> ACTIVITY: Across the whole listing, filter for the string "elbow" and copy every line that has it.

Segment Start: SUPPLIED ENTRIES

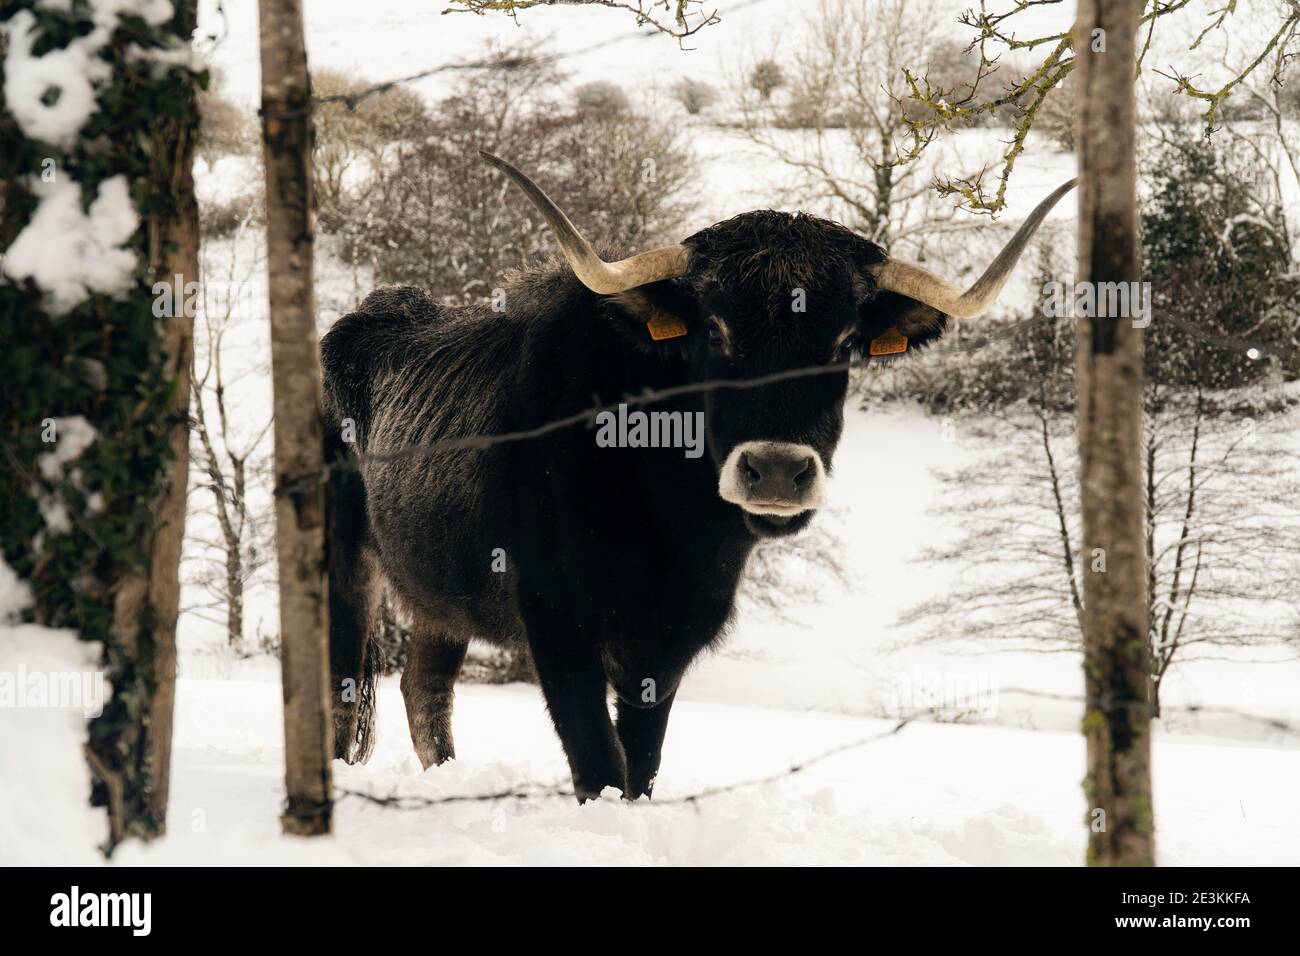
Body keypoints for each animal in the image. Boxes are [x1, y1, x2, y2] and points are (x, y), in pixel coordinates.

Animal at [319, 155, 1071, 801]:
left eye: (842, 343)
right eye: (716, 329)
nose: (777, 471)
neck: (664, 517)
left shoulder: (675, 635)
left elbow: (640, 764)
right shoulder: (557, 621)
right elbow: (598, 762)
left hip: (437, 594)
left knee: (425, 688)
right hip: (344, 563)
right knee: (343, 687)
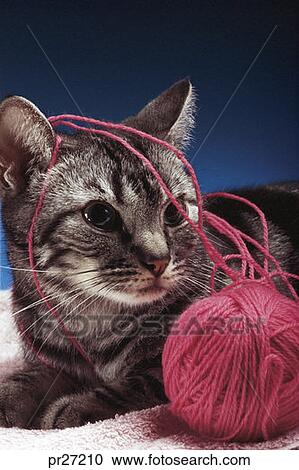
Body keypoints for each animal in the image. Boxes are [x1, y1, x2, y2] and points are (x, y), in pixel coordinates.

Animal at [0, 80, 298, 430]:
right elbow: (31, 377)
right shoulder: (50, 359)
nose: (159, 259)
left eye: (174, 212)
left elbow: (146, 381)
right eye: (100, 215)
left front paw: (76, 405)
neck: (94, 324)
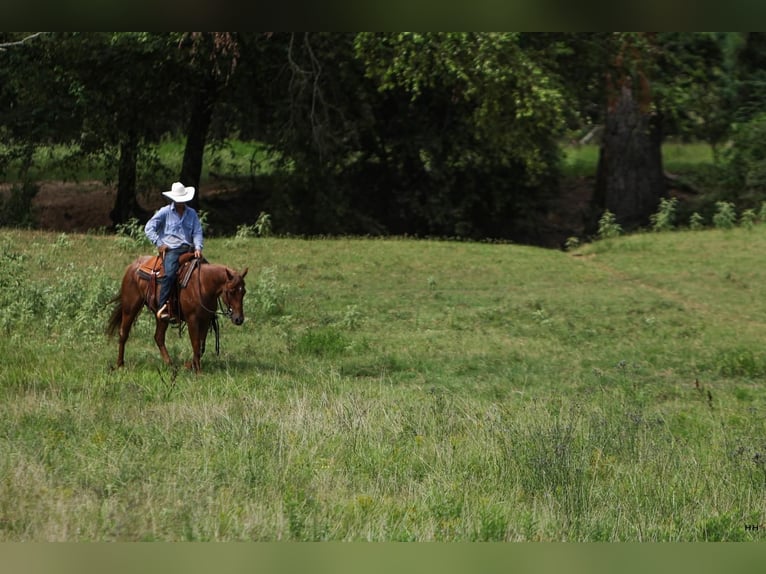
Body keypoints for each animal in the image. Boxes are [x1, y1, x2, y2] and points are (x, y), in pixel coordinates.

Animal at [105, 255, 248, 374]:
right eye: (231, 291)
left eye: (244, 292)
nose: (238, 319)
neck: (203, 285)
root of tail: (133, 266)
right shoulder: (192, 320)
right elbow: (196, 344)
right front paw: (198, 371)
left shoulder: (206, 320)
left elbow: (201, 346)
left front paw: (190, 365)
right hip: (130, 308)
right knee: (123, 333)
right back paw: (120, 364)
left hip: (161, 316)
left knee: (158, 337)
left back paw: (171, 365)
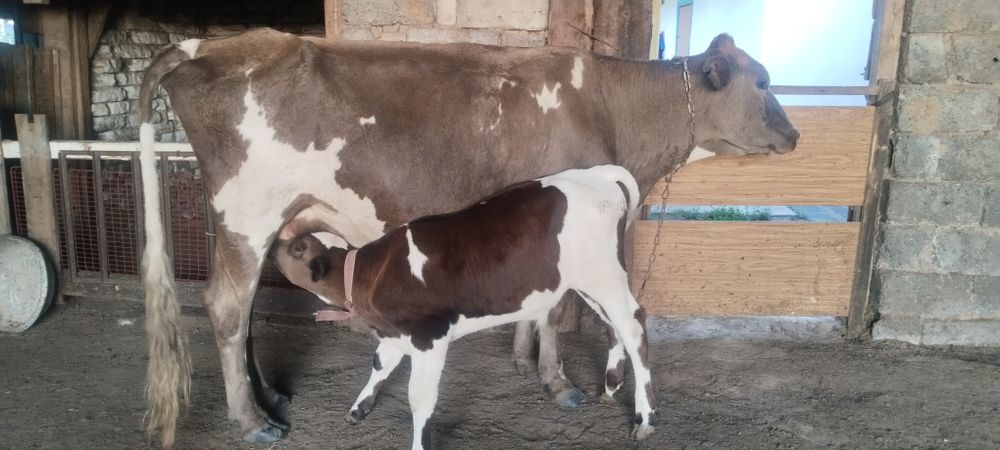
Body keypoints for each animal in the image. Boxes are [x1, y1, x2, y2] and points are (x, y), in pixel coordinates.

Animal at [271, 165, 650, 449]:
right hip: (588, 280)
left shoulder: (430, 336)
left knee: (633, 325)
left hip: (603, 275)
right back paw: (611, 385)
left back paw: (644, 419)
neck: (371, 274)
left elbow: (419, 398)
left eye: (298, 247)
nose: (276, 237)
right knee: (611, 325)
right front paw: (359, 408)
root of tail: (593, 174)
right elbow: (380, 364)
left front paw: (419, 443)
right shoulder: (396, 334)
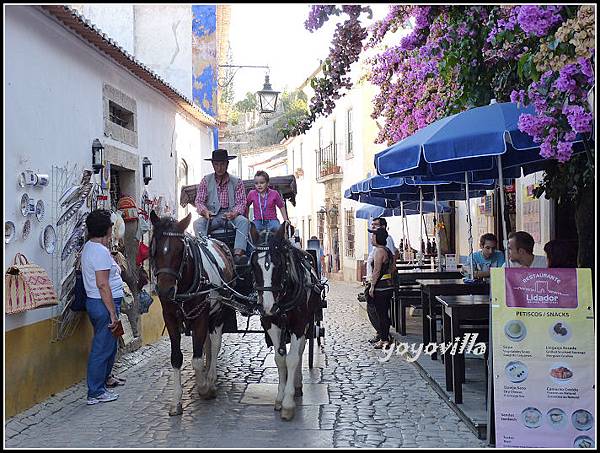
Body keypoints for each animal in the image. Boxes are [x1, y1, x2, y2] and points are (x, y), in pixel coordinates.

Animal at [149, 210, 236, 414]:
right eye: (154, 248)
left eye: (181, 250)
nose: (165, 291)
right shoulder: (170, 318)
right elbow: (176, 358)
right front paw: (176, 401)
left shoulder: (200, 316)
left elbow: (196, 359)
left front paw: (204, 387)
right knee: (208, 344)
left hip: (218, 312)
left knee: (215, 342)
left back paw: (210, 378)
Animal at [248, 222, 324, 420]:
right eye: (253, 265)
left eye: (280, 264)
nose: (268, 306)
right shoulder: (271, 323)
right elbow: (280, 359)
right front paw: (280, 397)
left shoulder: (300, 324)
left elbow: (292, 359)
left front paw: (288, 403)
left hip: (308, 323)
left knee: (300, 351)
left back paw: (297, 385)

Segment End: SUPPLIED ENTRIES

> OUTPUT OF THE TASK:
left elbow: (640, 764)
right elbow: (598, 762)
right elbow: (31, 377)
left elbow: (146, 381)
right elbow: (196, 344)
left elbow: (201, 346)
left elbow: (419, 398)
right elbow: (380, 364)
right elbow: (176, 358)
left elbow: (196, 359)
right elbow: (280, 359)
left elbow: (292, 359)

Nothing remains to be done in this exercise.